Special Issue: Improvement science – What is it? How is it done?

Maria Chazapis
Corresponding author: UCL/UCLH Surgical Outcomes Research Centre (SOuRCe), University College Hospital, 235 Euston Road, London, NW1 2BU, UK . Email:


We know that the quality of healthcare varies throughout the UK. It is not always safe, and the variation can lead to poor patient experiences and outcomes. There is also an economic climate in which healthcare funding may not increase for some time. Healthcare services are being challenged to respond to this, not through indiscriminate cuts, but by improving efficiency, driving up quality and reducing levels of harm.

Although the NHS is no stranger to change, most efforts at improvement have limited success. In order to improve the efficacy of our improvement projects, there is a growing understanding that clinicians should be leading improvement and doing this using proven quality improvement and implementation science methodologies.
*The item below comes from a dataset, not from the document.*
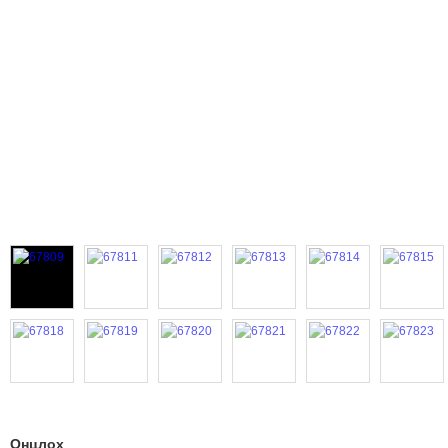
Онцлох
We know learning is most successful if rooted in a familiar context, and theoretical concepts are best understood if reinforced by practical experience, so we focused on creating an improvement science teaching website for the perioperative clinician, grounded in real life examples and providing useful tools for those engaged in quality improvement. Further information available at the website:


improvement science; quality improvement;

Additional Information

This presentation was given at the Fifth Annual Homerton Simulation Conference: Innovations in Healthcare, Patient Safety and Simulation, Homerton University Hospital, London, UK, on 10 December 2015.

Conflicts of interest: none declared.